Thanks for asking! This is a really interesting method of approaching this problem.
Let's remember the question: We want to find a number smaller than 30 with the most factors.
In the beginning of the video, Prof. Loh is trying to analyze the relationship between the number of factors of a number and the kinds of prime factors that make it up. That's why he only tests a few numbers:
17 (a big prime)
12 (a number made up of small primes)
28 (a number with not-as-small primes)
24 (a number close in size to 28 with smaller primes)
12 = 3 × 2² → 6 factors
28 = 7 × 2² → 6 factors
Wait; 12 and 28 have the same number of factors, but they are about the same size! Why is this? It's because the primes in 12 (2 and 3) are small, but 28 has a larger prime (7).
17 = 17 → 2 factors
And 17 is bigger than 12, but it only has 2 factors! Why is this? It's because it is a large prime number, which can't be "broken down" into any other numbers. This tells us that maybe we should steer clear away from numbers with large prime factors.
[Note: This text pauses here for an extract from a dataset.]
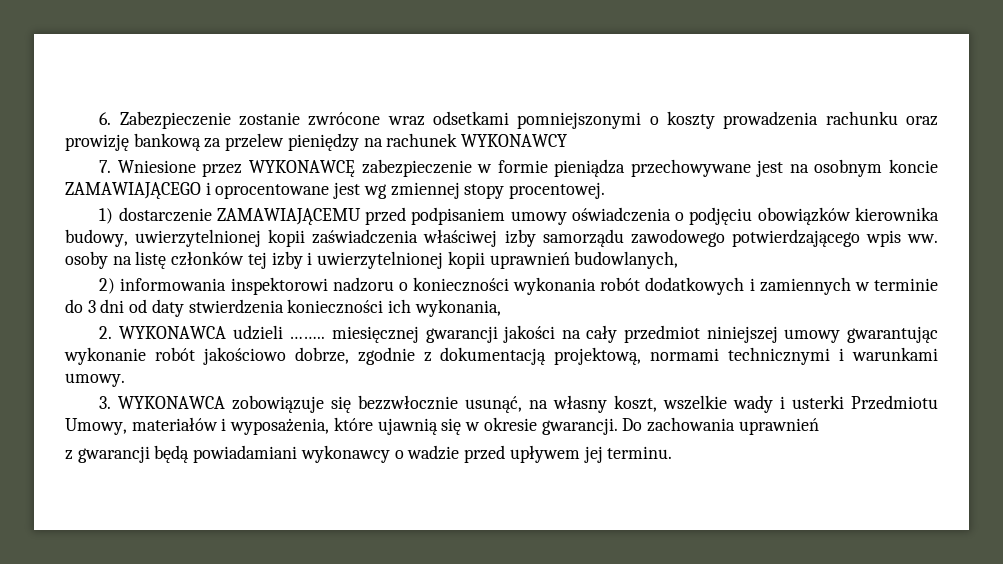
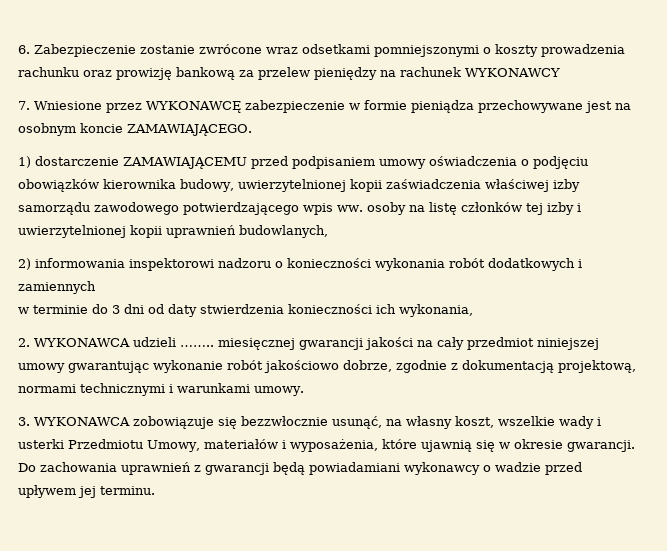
[65,182,606,199] ZAMAWIAJĄCEGO i oprocentowane jest wg zmiennej stopy procentowej. -> [127,124,252,136] ZAMAWIAJĄCEGO.
(851, 286) none -> (96, 287) //
(819, 426) // -> (191, 468) none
We didn't have to try all possible numbers because we can use number sense to go for numbers composed of small primes.
Think about it: a 7 is worth as much as almost three 2's, since 2 × 2 × 2 = 8, which is close to 7. But the 2 × 2 × 2 will give us four choices for the number of 2's in the prime factorization of our number, which multiplies 4 to the number of factors. The 7 only will multiply the number of factors by 2 by comparison.
Math is neat because we can use intuition and number sense to guide us to make educated guesses. Then, when someone asks you for a five-digit number with the most factors, instead of trying out thousands of numbers, you'll be able to use these tricks to solve it, and it will take only a few minutes rather than a few hours!